What this tiny model tells us

It is worth pausing on what we have just built. A 4-layer, 4-head, 128-dimensional Transformer has roughly 200,000 parameters. GPT-3 has 175 billion. The architectural differences between our toy and GPT-3 are all quantitative: more layers (96 vs 4), bigger model dimension (12288 vs 128), more heads (96 vs 4), longer context (2048 vs 128 in the original GPT-3, far longer in successors), bigger vocabulary (50257 vs 65), and BPE tokens instead of characters. The structural code (the Block class, the CausalSelfAttention class, the residual additions, the LayerNorms, the loss) is essentially unchanged.

The same code that learns to babble Shakespeare at $10^5$ parameters also learns to write essays, debug code, and pass professional examinations at $10^{11}$ parameters. The architecture scales. Scale itself is the differentiating factor between a curiosity and a production AI system. That is the practical content of "the scaling hypothesis": the architecture is not the bottleneck; the data, compute, and optimisation are.

Modern refinements: a production-style block

To bring our toy code closer to a 2026-vintage production block, the changes are local. Replace nn.LayerNorm with RMSNorm. Replace the FFN with SwiGLU. Add RoPE inside the attention. Use grouped-query attention. Drop biases. The result, in pseudocode:

class RMSNorm(nn.Module):
    def __init__(self, dim, eps=1e-6):
        super().__init__()
        self.eps = eps
        self.weight = nn.Parameter(torch.ones(dim))
    def forward(self, x):
        rms = x.pow(2).mean(-1, keepdim=True).add(self.eps).sqrt()
        return self.weight * x / rms

class SwiGLU(nn.Module):
    def __init__(self, dim, hidden):
        super().__init__()
        self.w1 = nn.Linear(dim, hidden, bias=False)
        self.w2 = nn.Linear(dim, hidden, bias=False)
        self.w3 = nn.Linear(hidden, dim, bias=False)
    def forward(self, x):
        return self.w3(F.silu(self.w1(x)) * self.w2(x))

def apply_rope(x, freqs):
    # x: (B, n_heads, T, d_head); freqs: (T, d_head/2) of complex exponentials.
    # Pair adjacent feature dims (GPT-NeoX / Llama RoPE layout, not the
    # original Su et al. half-split) and rotate.
    x_complex = torch.view_as_complex(x.float().reshape(*x.shape[:-1], -1, 2))
    x_rotated = x_complex * freqs.unsqueeze(0).unsqueeze(0)  # → (1, 1, T, d/2)
    return torch.view_as_real(x_rotated).flatten(-2)
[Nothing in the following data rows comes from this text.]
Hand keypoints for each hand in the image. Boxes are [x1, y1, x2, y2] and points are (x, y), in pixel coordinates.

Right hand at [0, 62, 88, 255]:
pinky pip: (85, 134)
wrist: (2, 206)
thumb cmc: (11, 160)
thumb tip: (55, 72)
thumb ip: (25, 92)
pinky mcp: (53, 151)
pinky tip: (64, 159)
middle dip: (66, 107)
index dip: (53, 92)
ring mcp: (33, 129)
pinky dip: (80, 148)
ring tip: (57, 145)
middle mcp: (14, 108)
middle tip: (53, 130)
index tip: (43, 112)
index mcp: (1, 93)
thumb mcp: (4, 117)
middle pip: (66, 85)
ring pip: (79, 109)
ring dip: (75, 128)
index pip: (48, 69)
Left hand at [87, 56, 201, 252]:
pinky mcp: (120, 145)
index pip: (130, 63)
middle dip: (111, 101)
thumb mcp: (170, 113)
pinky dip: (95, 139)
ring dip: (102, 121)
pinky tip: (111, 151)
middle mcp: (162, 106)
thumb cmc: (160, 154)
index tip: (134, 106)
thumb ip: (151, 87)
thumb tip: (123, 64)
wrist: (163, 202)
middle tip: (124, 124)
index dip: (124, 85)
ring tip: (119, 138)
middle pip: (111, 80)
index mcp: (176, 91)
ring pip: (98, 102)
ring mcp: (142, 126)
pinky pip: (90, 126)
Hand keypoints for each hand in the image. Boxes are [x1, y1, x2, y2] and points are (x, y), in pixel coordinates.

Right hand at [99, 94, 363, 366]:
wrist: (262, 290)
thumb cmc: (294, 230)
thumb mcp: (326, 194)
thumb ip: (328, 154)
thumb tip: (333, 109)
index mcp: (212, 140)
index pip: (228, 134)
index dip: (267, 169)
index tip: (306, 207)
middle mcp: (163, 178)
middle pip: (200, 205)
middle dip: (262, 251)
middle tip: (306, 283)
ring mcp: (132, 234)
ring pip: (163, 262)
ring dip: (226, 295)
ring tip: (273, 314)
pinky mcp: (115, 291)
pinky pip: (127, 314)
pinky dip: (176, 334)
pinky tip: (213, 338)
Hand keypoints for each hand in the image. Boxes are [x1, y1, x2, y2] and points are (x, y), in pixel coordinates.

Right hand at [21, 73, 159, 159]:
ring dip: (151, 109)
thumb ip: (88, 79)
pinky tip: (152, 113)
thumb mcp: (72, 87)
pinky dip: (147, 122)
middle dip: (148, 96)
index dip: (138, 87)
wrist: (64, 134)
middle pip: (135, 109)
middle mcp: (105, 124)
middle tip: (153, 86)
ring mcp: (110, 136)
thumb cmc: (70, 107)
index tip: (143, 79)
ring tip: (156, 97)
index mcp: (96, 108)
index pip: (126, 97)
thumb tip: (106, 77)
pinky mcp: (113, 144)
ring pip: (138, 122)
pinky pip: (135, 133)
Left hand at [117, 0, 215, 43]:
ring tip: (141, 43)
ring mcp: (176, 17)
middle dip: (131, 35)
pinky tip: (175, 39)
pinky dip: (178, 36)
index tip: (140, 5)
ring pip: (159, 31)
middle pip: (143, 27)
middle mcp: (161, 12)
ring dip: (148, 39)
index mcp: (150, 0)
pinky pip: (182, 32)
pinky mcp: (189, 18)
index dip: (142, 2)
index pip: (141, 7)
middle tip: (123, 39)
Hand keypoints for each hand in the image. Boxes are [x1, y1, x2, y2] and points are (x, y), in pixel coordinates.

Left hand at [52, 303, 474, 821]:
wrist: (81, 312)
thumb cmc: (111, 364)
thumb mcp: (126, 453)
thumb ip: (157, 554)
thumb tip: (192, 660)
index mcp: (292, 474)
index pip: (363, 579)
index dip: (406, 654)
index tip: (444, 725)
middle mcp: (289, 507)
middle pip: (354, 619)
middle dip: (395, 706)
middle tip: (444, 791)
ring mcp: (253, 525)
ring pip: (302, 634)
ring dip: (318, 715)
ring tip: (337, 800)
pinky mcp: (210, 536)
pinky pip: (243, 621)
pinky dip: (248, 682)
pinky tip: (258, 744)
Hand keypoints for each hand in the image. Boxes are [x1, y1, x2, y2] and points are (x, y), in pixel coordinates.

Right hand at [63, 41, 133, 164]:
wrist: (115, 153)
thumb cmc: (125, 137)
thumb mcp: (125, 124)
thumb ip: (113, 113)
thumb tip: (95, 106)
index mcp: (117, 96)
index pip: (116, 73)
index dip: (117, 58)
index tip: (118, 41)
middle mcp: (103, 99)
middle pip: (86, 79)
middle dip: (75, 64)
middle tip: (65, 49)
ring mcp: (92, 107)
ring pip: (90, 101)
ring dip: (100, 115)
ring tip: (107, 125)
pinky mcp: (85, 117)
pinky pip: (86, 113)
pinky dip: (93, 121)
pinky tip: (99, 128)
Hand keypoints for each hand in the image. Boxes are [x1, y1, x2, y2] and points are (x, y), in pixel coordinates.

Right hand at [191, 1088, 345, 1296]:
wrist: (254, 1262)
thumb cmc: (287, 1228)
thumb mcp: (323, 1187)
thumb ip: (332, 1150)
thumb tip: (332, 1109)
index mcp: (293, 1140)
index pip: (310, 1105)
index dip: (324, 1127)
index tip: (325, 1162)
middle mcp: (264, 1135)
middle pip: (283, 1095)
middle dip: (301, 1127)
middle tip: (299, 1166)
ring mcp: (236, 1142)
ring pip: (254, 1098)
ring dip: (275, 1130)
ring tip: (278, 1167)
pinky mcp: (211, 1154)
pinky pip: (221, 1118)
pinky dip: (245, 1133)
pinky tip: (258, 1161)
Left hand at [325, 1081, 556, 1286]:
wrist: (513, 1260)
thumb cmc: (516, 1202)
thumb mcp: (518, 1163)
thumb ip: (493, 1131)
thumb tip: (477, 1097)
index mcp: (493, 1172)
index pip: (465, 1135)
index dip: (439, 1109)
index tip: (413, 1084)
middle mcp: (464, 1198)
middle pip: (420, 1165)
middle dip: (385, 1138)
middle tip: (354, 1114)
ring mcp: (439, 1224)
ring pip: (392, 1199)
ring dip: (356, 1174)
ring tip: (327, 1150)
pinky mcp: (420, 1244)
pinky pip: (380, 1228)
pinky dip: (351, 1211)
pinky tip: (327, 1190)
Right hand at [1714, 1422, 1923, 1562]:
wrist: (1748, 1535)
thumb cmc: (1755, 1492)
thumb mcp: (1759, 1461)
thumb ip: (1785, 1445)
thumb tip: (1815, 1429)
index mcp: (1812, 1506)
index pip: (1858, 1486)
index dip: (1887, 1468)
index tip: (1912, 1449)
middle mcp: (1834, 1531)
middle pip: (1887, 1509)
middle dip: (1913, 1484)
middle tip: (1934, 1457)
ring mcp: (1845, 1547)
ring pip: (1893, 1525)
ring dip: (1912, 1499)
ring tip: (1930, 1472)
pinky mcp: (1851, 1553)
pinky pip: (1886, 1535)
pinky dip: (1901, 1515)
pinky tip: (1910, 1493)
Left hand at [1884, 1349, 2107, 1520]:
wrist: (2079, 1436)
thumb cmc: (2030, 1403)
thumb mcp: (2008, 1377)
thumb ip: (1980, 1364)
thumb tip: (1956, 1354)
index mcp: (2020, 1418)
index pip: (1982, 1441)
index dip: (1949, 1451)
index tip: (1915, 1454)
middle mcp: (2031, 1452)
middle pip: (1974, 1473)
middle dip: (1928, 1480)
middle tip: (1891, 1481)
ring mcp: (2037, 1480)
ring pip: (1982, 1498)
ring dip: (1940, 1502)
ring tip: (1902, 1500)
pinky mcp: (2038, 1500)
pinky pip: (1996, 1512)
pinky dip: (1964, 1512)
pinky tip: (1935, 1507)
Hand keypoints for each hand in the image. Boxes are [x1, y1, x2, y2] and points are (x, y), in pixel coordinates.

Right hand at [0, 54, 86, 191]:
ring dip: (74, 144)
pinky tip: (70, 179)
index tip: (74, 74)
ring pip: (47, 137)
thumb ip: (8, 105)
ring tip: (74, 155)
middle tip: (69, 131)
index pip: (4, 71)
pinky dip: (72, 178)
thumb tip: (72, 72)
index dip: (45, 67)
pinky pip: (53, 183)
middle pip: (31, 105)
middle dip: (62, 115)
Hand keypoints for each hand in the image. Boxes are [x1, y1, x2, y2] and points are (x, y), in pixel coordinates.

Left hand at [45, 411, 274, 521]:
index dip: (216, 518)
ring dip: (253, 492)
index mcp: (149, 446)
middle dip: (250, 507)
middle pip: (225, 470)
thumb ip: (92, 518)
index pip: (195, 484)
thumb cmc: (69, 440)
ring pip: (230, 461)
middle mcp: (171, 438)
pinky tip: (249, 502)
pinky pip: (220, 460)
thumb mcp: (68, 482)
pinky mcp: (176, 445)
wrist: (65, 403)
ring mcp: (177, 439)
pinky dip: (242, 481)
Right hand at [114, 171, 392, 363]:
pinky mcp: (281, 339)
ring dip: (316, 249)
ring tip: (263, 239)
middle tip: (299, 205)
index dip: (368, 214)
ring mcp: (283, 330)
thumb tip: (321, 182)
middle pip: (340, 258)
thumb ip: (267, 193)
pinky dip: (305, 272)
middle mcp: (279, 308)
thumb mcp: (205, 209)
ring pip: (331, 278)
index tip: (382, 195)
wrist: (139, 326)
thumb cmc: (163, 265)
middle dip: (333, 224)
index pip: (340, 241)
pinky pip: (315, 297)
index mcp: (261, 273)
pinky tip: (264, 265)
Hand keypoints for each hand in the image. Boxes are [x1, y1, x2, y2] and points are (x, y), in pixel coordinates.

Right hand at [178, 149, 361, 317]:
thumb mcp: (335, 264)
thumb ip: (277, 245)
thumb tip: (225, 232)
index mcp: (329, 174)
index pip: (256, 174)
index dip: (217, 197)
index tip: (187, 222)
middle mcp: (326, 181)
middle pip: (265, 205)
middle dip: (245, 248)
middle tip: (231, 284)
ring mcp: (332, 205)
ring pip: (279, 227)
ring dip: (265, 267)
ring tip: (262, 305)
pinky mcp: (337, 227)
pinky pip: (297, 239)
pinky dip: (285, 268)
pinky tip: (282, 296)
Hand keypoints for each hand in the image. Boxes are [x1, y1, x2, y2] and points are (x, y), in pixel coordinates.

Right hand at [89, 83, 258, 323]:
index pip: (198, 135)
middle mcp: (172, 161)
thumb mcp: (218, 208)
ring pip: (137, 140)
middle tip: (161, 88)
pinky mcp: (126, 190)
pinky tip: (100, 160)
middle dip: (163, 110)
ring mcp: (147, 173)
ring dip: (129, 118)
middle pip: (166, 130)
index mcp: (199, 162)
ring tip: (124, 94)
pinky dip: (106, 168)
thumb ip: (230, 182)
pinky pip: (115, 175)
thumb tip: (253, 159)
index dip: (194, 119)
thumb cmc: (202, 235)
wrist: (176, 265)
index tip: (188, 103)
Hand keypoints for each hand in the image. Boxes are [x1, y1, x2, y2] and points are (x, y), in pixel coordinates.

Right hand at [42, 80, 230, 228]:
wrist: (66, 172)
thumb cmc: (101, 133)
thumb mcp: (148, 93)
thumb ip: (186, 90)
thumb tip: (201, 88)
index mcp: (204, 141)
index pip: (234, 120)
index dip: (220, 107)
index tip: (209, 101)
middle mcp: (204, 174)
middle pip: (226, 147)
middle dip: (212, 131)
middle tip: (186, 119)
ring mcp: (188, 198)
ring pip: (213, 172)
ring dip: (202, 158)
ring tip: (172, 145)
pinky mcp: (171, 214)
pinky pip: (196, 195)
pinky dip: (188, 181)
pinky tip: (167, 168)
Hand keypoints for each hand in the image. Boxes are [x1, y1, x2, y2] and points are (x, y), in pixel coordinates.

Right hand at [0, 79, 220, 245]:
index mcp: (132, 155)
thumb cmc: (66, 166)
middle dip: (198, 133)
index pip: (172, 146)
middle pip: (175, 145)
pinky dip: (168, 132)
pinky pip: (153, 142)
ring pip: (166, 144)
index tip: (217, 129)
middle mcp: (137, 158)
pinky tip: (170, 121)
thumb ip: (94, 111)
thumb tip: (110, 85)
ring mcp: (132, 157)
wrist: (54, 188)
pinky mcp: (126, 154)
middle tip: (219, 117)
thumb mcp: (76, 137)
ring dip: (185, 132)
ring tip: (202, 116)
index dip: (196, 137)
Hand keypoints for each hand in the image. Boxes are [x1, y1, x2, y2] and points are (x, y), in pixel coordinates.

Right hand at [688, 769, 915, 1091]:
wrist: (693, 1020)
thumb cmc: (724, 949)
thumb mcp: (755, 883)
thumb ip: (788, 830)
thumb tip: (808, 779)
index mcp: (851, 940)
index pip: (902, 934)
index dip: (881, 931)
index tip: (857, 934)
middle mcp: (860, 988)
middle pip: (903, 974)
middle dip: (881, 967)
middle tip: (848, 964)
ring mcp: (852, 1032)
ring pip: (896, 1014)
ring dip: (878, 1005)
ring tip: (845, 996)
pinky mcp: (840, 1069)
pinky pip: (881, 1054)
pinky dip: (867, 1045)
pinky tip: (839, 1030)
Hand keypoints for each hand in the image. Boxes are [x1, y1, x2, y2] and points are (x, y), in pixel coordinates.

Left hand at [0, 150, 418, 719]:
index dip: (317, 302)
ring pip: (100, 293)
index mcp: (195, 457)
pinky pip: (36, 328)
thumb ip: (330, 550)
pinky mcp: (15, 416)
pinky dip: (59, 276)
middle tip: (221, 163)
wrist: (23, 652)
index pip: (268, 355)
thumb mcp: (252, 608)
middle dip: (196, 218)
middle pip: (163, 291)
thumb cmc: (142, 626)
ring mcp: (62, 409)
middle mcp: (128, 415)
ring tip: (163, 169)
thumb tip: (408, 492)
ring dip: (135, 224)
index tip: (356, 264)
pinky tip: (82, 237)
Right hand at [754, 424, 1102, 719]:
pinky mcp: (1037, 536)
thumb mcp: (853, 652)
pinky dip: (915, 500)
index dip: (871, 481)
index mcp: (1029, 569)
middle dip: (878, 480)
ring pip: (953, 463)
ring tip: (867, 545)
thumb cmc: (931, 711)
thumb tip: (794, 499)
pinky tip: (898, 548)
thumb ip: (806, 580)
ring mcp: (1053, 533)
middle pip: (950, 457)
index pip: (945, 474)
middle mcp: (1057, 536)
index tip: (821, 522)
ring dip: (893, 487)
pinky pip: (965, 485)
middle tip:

These are 30 lines that capture the difference between a 2017-style Transformer and a 2026-style Transformer. Conceptually, the architecture has not changed. Engineering refinements at this level give 5–20% improvements that compound over many generations of models, but the core idea (attention plus FFN plus residual plus normalisation, stacked deep) is what it has been since 2017.